Creating a Better Balance
Kenneth Leithwood, a leadership professor at the University of Toronto, identifies four school leadership “paths”: the rational, organizational, family, and emotional paths. The first three relate to leaders’ investing time and resources in instruction, operations, and relationships. The emotional path, however, is rarely addressed. Emotional leadership brings increased balance by centering the emotional path, tending to the emotional needs of the community that can result from the stresses of job imbalances.
So, how might an emotionally attuned leader work to balance the demand-resource equation?
Subtracting demands: First, as leaders, we need to learn to subtract. It is easy to believe that we need to add more programs to address some of the deficiencies from the past few years. Our leadership brains tell us overwhelmingly to add, but this mindset increases demands on teachers’ time, focus, and energy. Instead, school leaders need to think longer-term and consider subtracting demands in the following ways:
- Decrease demands on a teacher’s mental energy. As a school campus, focus on achieving one essential school improvement goal, like getting all students back on grade level. Then, see whether that focus has a greater impact than if you were focusing on four to six goals. From an emotional leadership standpoint, this strategy can decrease stress and burnout and increase teachers’ sense of efficacy by minimizing the need to juggle multiple priorities.
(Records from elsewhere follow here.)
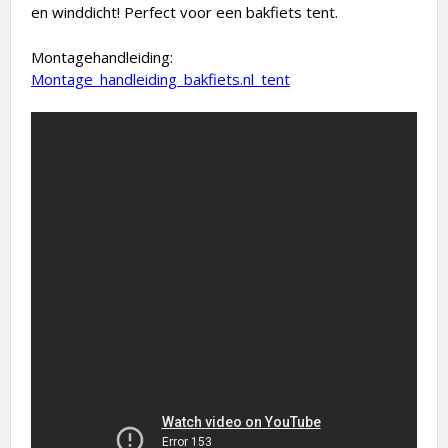
en winddicht! Perfect voor een bakfiets tent.
Montagehandleiding:
Montage_handleiding_bakfiets.nl_tent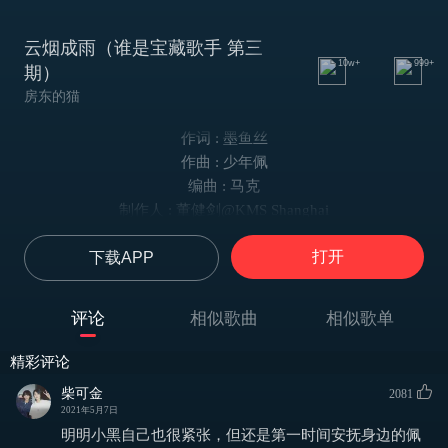
云烟成雨（谁是宝藏歌手 第三
10w+
999+
期）
房东的猫
作词 : 墨鱼丝
作曲 : 少年佩
编曲 : 马克
制作人 : 董健剑@KMS Shanghai
你的晚安是下意识的恻隐
打开
下载APP
我留至夜深治疗失眠梦呓
那封手写信留在行李箱底
来不及赋予它旅途的意义
评论
相似歌曲
相似歌单
若一切都已云烟成雨
我能否变成淤泥 再一次沾染你
精彩评论
若生命如过场电影
柴可金
2081
Oh 让我再一次甜梦里惊醒
2021年5月7日
我多想再见你 哪怕匆匆一眼就别离
明明小黑自己也很紧张，但还是第一时间安抚身边的佩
- Reduce demands on teacher time. Audit each demand placed on the teachers that does not directly impact the essential goal you identified above, and suspend it for a time to see what happens. Look at all your meetings, reports, and testing dates and ruthlessly ask, “If we didn’t do this anymore, would it hurt our students?” If yes, keep it; if no, pause it. You can always add things back in. You are trying to free up time for teachers to feel like they have more control over their lives. For instance, allow teachers to use their planning times for actual planning as much as possible. Again, from an emotional leadership standpoint, this strategy can decrease stress and burnout and buffer teacher time for more focus on students.
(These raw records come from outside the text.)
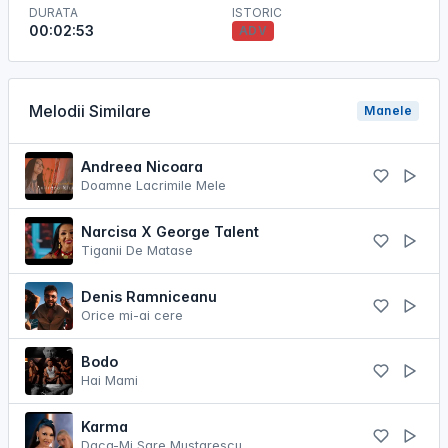
DURATA
ISTORIC
00:02:53
ADV
Melodii Similare
Manele
Andreea Nicoara
Doamne Lacrimile Mele
Narcisa X George Talent
Tiganii De Matase
Denis Ramniceanu
Orice mi-ai cere
Bodo
Hai Mami
Karma
Daca-Mi Sare Mustarescu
- Explicitly state what is not important. This clarity is key: After you reduce the number of goals for teachers, you must also clarify what teachers do not need to worry about completing. Providing focus means not just reducing the number of demands you make on teachers but also making plain which previously held demands can now float off their radar.
Increasing resources for support: After subtracting demands, consider increasing resources if the equation still isn’t in balance.
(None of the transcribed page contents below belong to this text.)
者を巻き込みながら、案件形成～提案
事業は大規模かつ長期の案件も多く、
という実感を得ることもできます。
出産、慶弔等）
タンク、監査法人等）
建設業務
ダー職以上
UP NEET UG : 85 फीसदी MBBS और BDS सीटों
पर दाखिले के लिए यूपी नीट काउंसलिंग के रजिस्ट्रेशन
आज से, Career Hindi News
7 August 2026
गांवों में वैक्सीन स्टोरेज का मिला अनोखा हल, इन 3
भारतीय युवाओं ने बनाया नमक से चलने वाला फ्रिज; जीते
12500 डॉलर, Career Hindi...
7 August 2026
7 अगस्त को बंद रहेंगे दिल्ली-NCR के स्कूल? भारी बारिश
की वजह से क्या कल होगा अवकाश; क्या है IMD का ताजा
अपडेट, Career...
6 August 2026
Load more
Return as many decisions as possible back to teachers, especially when it comes to their students. Job control is the largest factor that helps teachers feel satisfied with their work. From an emotional leadership standpoint, giving more control back to teachers can help develop more trust and job satisfaction.
Research has shown that teachers need supportive leadership to build trust, self-efficacy, and motivation. Leaders must learn to support these common emotional needs most frequently mentioned as important to teacher well-being. These can be supported by leaders who learn how to recognize when they are low and build them through leadership actions such as reinforcing the meaning of being a teacher or helping them manage stressful situations.
Teachers may be in the midst of a great resignation, and there is little mystery why. Teachers have led unbalanced lives for too long, and administrators have neglected to provide tools for balancing job demands and resources. By subtracting demands and supporting teachers with more resources, school leaders can increase the satisfaction and commitment of teachers to their profession.